Will decided that it was better not to comment on that.

Before Will knew it, their Senior exhibition had come and gone. Bedelia had even come to see his collection. “Becoming” he had called it. But his last days in school were fast-approaching. He has packed up his things and was looking forward to going home and spending some time with his dogs.

Before he goes, however, Will knows there is only one thing he must do.

The bust is still there, just as he remembers it. It is stone after all. There is no reason for it to change. But looking at it now, Will thinks he sees a little more life. He sees the fine lines in the corner of the eyes, the faint line of a fading scar on the cheek, the fine hairs on the skin. The flesh looks soft.

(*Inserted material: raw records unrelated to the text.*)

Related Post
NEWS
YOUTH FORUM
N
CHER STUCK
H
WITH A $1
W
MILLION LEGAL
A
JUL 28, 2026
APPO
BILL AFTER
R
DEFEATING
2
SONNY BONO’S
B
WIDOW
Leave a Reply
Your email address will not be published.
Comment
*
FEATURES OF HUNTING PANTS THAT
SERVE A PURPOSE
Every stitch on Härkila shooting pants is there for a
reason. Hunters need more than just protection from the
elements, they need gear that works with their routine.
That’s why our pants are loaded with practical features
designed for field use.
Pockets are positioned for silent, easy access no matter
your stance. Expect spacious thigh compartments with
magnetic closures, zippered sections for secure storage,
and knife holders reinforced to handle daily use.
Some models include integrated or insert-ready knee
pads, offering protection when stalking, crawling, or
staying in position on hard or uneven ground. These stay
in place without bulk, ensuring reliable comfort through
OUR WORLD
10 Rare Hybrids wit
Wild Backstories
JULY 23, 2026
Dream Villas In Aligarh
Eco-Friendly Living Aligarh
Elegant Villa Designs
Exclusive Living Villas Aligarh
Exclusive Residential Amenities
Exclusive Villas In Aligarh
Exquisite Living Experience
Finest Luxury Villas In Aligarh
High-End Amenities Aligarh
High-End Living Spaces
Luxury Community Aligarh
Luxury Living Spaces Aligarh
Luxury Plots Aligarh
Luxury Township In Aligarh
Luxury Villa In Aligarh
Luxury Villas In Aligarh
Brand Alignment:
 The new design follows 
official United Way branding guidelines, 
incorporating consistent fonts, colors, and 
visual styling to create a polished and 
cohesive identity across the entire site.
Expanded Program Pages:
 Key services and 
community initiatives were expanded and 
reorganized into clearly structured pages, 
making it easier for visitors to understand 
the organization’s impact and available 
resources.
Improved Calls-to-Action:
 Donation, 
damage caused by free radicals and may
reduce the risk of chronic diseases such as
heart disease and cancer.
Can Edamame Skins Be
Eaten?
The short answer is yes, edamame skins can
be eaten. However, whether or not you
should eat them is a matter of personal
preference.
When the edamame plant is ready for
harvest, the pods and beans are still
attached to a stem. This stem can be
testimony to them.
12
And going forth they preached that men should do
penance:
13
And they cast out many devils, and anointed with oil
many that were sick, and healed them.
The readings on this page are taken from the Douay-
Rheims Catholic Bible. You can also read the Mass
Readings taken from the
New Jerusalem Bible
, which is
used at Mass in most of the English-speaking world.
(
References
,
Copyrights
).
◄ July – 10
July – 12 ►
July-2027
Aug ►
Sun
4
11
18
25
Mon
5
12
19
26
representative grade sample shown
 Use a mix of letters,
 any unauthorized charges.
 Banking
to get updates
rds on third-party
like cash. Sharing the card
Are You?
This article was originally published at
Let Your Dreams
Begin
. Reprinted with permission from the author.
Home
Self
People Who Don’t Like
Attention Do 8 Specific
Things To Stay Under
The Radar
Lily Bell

Will finds himself staring at the bust’s lips. He remembers with frustration that he always woke up before Hannibal’s lips ever met his.

Will looked around. The uniformed guard was all the way on the other side of the room. It would only be for a moment. He wouldn’t get caught.

He took a step closer to the bust, breaching the invisible line that demarcated the proper distance between the viewer and the artwork. He took one last look at the bust’s milk-white eyes before closing his own and leaning forward.

The marble felt cold against his lips. He could taste the fine layer of dust that had accumulated on its surface. For a moment, Will scolded himself for being so stupid. What did he expect? It was a marble bust after all.

And then, somewhere in the middle of his internal, embarrassed tirade, he felt it. The weight of lips pressing against his own. The caress of an exhale against his cupid’s bow. The marble under his lips felt warm.

Will knows it is all in his head. He knows it isn’t real. How could it be? But for a moment, just one tiny moment, Will lets himself dream.

THE END.

**Author's Note:**

> Endnote: Finally! It’s done. It may not look like it but the amount of RESEARCH that went into this very short fic was… *sigh*. Let me just say that I am fairly confident that most of the things I posit in this fic are plausible given History. At some point I researched whether perfume was popular during the Renaissance and which scents were most popular among the aristocracy. Hence, orange and jasmine. There was a deep dive into the history of Lithuania and their trade relations with Italy during the 16th century. It was… a lot. And I live nowhere near Europe so it’s not like these things are taught in school. Well they are (yay, Colonialism) but school was a very long time ago.